BRANSON, Mo. -- Sgt. Linn Windle retires Jan. 1 after 27 years with the Missouri State Highway Patrol.
He's looking forward to it, he said: more time to bake pies.
In the past five years, he has baked more than 1,200 pies. Three hundred this year. Oatmeal crumb apple, strawberry rhubarb, and gooseberry -- "for the natives," he said -- are his favorites. In his backyard, he grows much of the fruit: blackberries, gooseberries, strawberries, rhubarb and blueberries. His daughter, Miranda Paladino, who lives in Windsor with her husband, David, and their three children, has apple trees.
He gives all his pies away to charities that can auction pies at fund-raisers. He's known across Taney County, where he has patrolled since 1993, as "the Pie Man."
"If people hear there's a pie from him, it brings big money," said Laura Parramore, director of resource development for the Lake Country Boys & Girls Clubs. At this year's Steak and Burger fund-raiser, one sold for "well over $100," she said. "And when he comes into an event, he has a special box to carry pies. He's a one-man shop. He's so generous and so giving and does so much good for the kids."
This year, sales of his pies have raised more than $7,000 for charities. The top bid for a pecan pie was $600, he said.
He gives away cookies at Christmas. He's baked 600 dozen so far this year. That's 7,200 of the melt-in-your-mouth butter cookies he squeezes onto baking sheets with an electric cookie press. He burned one out this year and had to get another, he said.
Posted on the refrigerator in the kitchen he shares with Julie, his wife of 32 years, is a long list of this year's recipients: city and county officials, theaters, the night shift in the emergency room at Skaggs Community Health Center.
"I put cookies in every 6 1/2 minutes," he said, pulling a baking sheet out of the oven.
The 4-foot countertop is covered with 5-gallon ice cream buckets filled with cookies. A large cardboard box on the sofa holds dozens of baggies filled with the confections.
The ingredients don't cost much, he says. Supporters give him bags of flour and sugar. Friends bring him bottles of Mexican vanilla. The Oregon Fruit Products Co. sent him a donation of pie fillings after hearing about his efforts. And he watches for sprinkles on sale.
"Part of the fun is finding bargains," he said.
Windle says he's had his share of danger over his years on patrol.
"I was shot through the hat in 1985," he said. "A kid killed his dad and shot his sister, and I stumbled on him in an abandoned house. We were running for cover, and I dropped my hat on a fence post and went back into the woods. There were 88 holes of bird shot in my hat. It would have hurt me if I'd been wearing it."
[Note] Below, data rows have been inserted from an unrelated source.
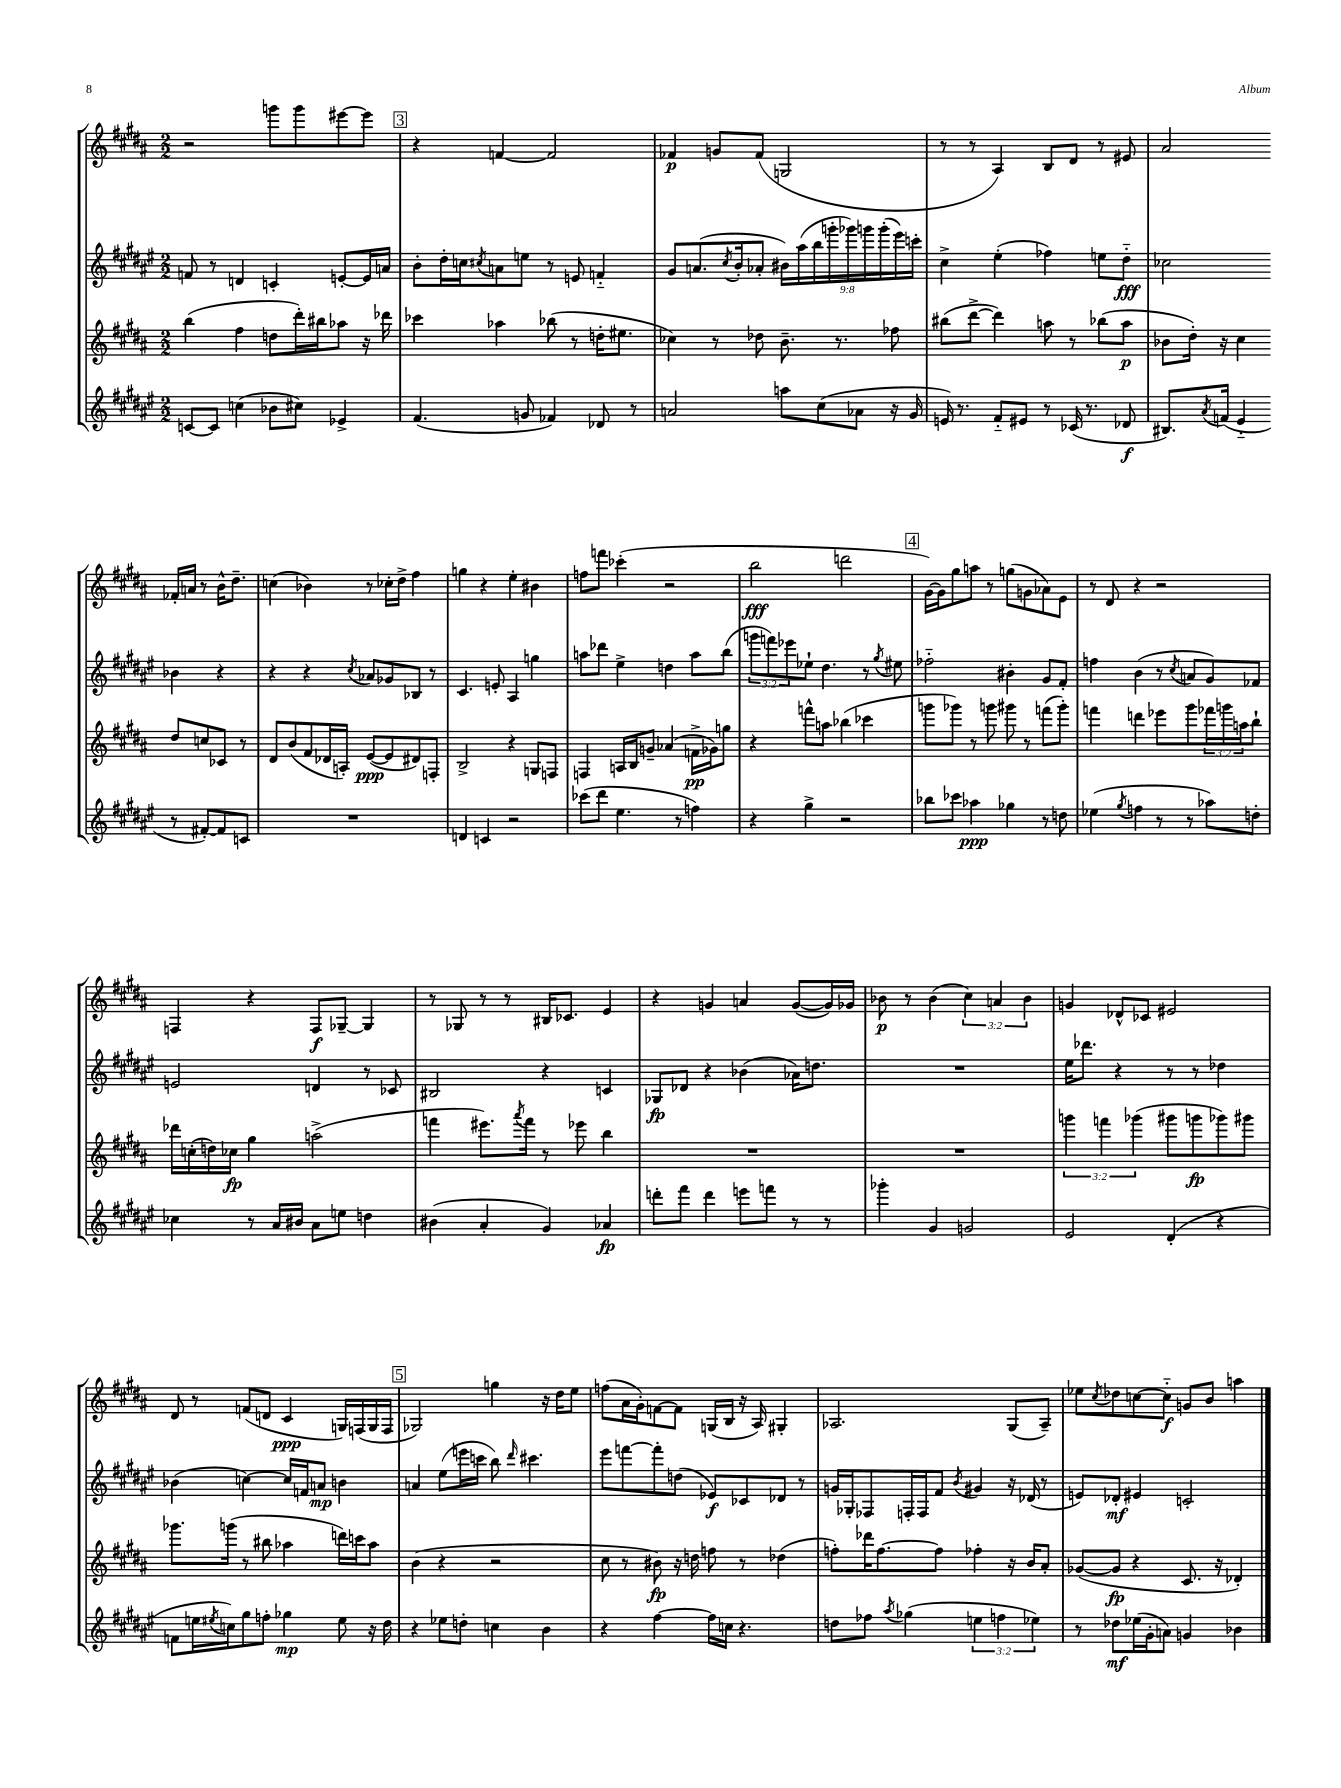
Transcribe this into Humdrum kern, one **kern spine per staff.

**kern	**kern	**kern	**kern
*staff4	*staff3	*staff2	*staff1
*clefG2	*clefG2	*clefG2	*clefG2
*k[f#c#g#d#a#e#]	*k[f#c#g#d#a#]	*k[f#c#g#d#a#e#]	*k[f#c#g#d#a#]
*M2/2	*M2/2	*M2/2	*M2/2
[8c	(4bb	8f	2r
8c]	.	8r	.
(4cc	4ff#	4d	.
8b-	8dd	4c'	8ggg
8cc#)	16ddd#')	.	8ggg
.	16bb#	.	.
4e-^	8aa-	[8e'	[8eee#
.	16r	16e]	8eee#]
.	16ddd-	16a	.
=	=	=	=
(4.f#	4ccc-	8b'	4r
.	.	16dd#'	.
.	.	16cc	.
.	.	8qcc#	.
.	4aa-	8a	[4f
8g	.	8ee	.
4f-)	(8bb-	8r	2f]
.	8r	8e	.
8d-	16dd'	4f'~	.
.	8.ee#	.	.
8r	.	.	.
=	=	=	=
2a	4cc-)	8g#	4f-
.	.	(8.a	.
.	8r	.	8g
.	.	8qcc#	.
.	.	16b'	.
.	8dd-	8a-'	(8f-
8aa	8.b~	18b#)	2G
.	.	(18aa#	.
.	.	18bb	.
(8cc#	.	.	.
.	.	18ggg'	.
.	8.r	.	.
.	.	18ggg-)	.
8a-	.	.	.
.	.	18ggg	.
.	.	(18ggg'	.
16r	8ff-	.	.
.	.	18eee#)	.
16g#	.	.	.
.	.	18ccc'	.
=	=	=	=
16e)	(8bb#	4cc#^	8r
8.r	.	.	.
.	[8ddd#^	.	8r
8f#'~	4ddd#])	(4ee#'	4A#)
8e#	.	.	.
8r	8aa	4ff-)	8B
(16c-	8r	.	8d#
8.r	.	.	.
.	(8bb-	8ee	8r
8d-	8aa	8dd#'~	8e#
=	=	=	=
8.B#)	8b-	2cc-	2a#
.	16dd#')	.	.
8qa#	.	.	.
(16f	16r	.	.
4e#'~	4cc#	.	.
8r	8dd#	4b-	16f-'
.	.	.	16a
[8f#')	8cc	.	8r
8f#]	8c-	4r	16b^^
.	.	.	8.dd#~
8c	8r	.	.
=	=	=	=
1r	8d#	4r	(4cc
.	(8b	.	.
.	8f#	4r	4b-)
.	16d-	.	.
.	16A')	.	.
.	.	8qcc#	.
.	([8e	8a-	8r
.	8e]	8g-	16cc-'
.	.	.	16dd#^
.	8d#)	8B-	4ff#
.	8F'	8r	.
=	=	=	=
4d	2B^	4.c#	4gg
4c	.	.	4r
.	.	8e'	.
2r	4r	4A#	4ee'
.	8G	4gg	4b#
.	8F	.	.
=	=	=	=
(8ccc-	4F	8aa	8ff
8ddd#	.	8ddd-	8fff
4.ee#	16A	4ee#^	(4ccc-'
.	16B	.	.
.	8g~	.	.
.	(4a-	4dd	2r
8r	.	.	.
4ff)	16f^	8aa	.
.	16g-)	.	.
.	8gg	(8bb	.
=	=	=	=
4r	4r	12ggg	2bb
.	.	12fff)	.
.	.	12eee-	.
4gg#^	8fff^^	8ee-`	.
.	8aa	4.dd#	.
2r	(4bb-	.	2ddd
.	4ccc-	8r	.
.	.	8qgg#	.
.	.	8ee#	.
=	=	=	=
8bb-	8ggg	2ff-'~	[16g#)
.	.	.	16g#]
8ccc-	8ggg-)	.	8gg#
4aa-	8r	.	8aa
.	8ggg	.	8r
4gg-	8ggg#	4b#'	(8gg
.	8r	.	8g
8r	(8fff	8g#	8a-)
8dd	8ggg#')	8f#'	8e
=	=	=	=
(4ee-	4fff	4ff	8r
.	.	.	8d#
8qgg#	.	.	.
4ff	4ddd	(4b	4r
8r	8eee-	8r	2r
.	.	8qcc#	.
8r	8ggg#	8a	.
8aa-)	24fff-	8g#)	.
.	24ggg	.	.
.	24aa	.	.
8dd'	8bb`	8f-	.
=	=	=	=
4cc-	16ddd-	2e	4F
.	(16cc'	.	.
.	16dd)	.	.
.	16cc-	.	.
8r	4gg#	.	4r
16a#	.	.	.
16b#	.	.	.
8a#	(2aa^	4d	8F
8ee	.	.	[8G-~
4dd	.	8r	4G-]
.	.	8c-	.
=	=	=	=
(4b#	4fff	2B#	8r
.	.	.	8G-
4a#'	8.eee#)	.	8r
.	.	.	8r
.	8qaaa#	.	.
.	16fff	.	.
4g#)	8r	4r	16B#
.	.	.	8.c-
.	8eee-	.	.
4a-	4bb	4c	4e
=	=	=	=
8ddd'	1r	8G-	4r
8fff#	.	8d-	.
4ddd	.	4r	4g
8eee	.	(4b-	4a
8fff	.	.	.
8r	.	16a-)	([8g
.	.	8.dd	.
8r	.	.	16g])
.	.	.	16g-
=	=	=	=
4ggg-'	1r	1r	8b-
.	.	.	8r
4g#	.	.	(4b-
2g	.	.	6cc#)
.	.	.	6a
.	.	.	6b-
=	=	=	=
2e#	6ggg	16ee#	4g
.	.	8.ddd-	.
.	6fff	.	.
.	.	4r	8d-^^
.	(6ggg-	.	.
.	.	.	8c-
(4d#'	8ggg#	8r	2e#
.	8ggg	8r	.
4r	8ggg-)	4dd-	.
.	8ggg#	.	.
=	=	=	=
8f	8.ggg-	(4b-	8d#
16ee	.	.	8r
8qee#	.	.	.
16cc)	(16ggg	.	.
8gg#	8r	[4cc)	(8f
8ff'	8bb#	.	8d
4gg-	4aa-	16cc]	4c#
.	.	16f	.
.	.	8a	.
8ee#	16ddd)	4b	16G)
.	16ccc	.	(16F
16r	8aa-	.	16G
16dd#	.	.	16F
=	=	=	=
4r	(4b	4a	2G-)
8ee-	4r	(8ee#	.
8dd'	.	16eee	.
.	.	16ccc	.
4cc	2r	8bb)	4gg
.	.	16qqddd#	.
.	.	4.ccc#	.
4b	.	.	16r
.	.	.	16dd#
.	.	.	8ee
=	=	=	=
4r	8cc#	8eee#	(8ff
.	8r	[8fff	16a#
.	.	.	16g#')
[4ff#	8b#)	8fff']	[8f
.	16r	(8dd	8f]
.	16dd	.	.
16ff#]	8ff	8e-)	(16G
16cc	.	.	16B
4.r	8r	8c-	16r
.	.	.	16A#)
.	(4dd-	8d-	4G#'
.	.	8r	.
=	=	=	=
8dd	8ff')	16g	2.A-
.	.	16G-'	.
8ff-	16ddd-	8F-	.
.	[8.ff	.	.
8qaa#	.	.	.
(4gg-	.	16F'	.
.	.	16F	.
.	8ff]	8f#	.
.	.	8qb	.
6ee	4ff-'	4g#	.
6ff	.	.	.
.	16r	16r	(8G#
.	16b	(16d-	.
6ee-)	.	.	.
.	8a#'	8r	8A-~)
=	=	=	=
8r	([8g-	8e)	8ee-
.	.	.	8qcc#
8dd-	8g-]	8d-'	8dd-
(16ee-	4r	4e#	[8cc
16g#'	.	.	.
8a)	.	.	8cc'~]
4g	8.c#	2c'	8g
.	.	.	8b
.	16r	.	.
4b-	4d-')	.	4aa
==	==	==	==
*-	*-	*-	*-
And then there were the worst times.
"The wrecks. The drinking with the young kids. Not wearing their seat belts. You tell them over and over. The worst is working bad wrecks and telling parents their kids aren't coming home," he said.
Baking started as a stress reliever, he said. After a dispute in 1997 with a supervisor, Windle said he went home and asked his wife, a retired teacher, to bake him a pie "to make me feel better.
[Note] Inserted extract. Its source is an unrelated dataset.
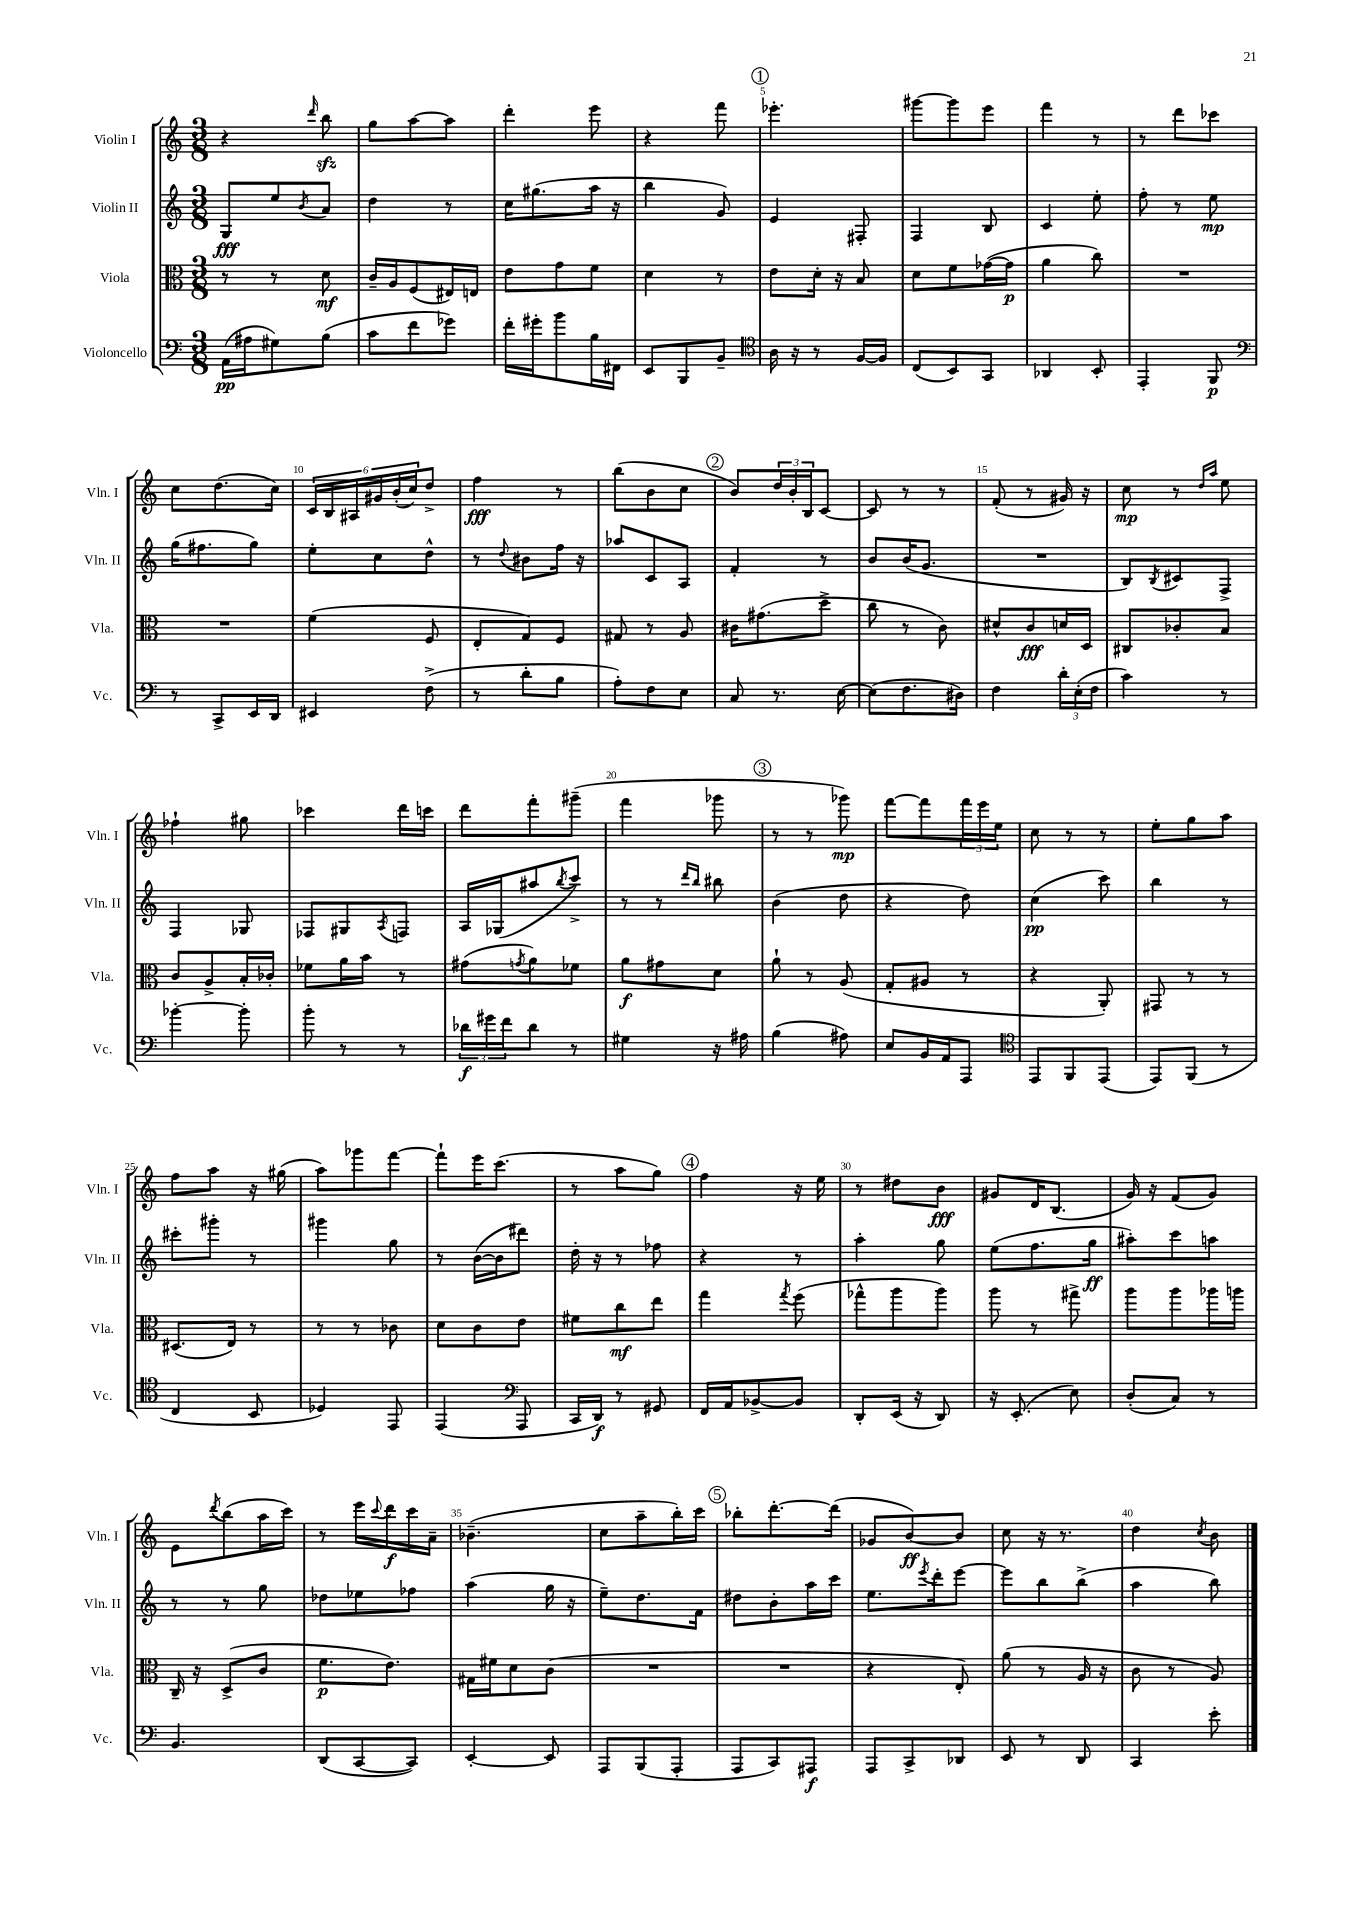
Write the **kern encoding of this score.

"But she had something to do, and she told me to bake the pie myself. So I did. Rolling out the dough was therapy, so I did it every night."
After a while, his family got burned out on pies, so he began giving them away. Now, he says, it is his hobby.
After years of seeing people at their worst while he was on the job, Windle says he's learned what's really important in life. The Windles also have two sons.
"My grandmother told me a person is rich if they have two things: their health and their family," Windle says.
Windle, 53, keeps no secrets, including the way to a flaky pie crust. The mix is seven cups of flour, two cups of butter-flavored Crisco and a tablespoon of salt. The key, he says, is to let the crumbled mix stand at room temperature at least 24 hours. Add water when you're ready to bake, he says, but don't get the dough too wet and don't mix it too long.
Taney County Circuit Clerk Brenda Neal has been a fan of the Pie Man for years.
"I buy his pies as a treat for my husband," Neal says. "I've given up to $50, because it's for a good cause."
Windle's very "community-minded," Neal says. "Linn is one of those people you don't have to wonder what he's thinking. He gives you the straight story."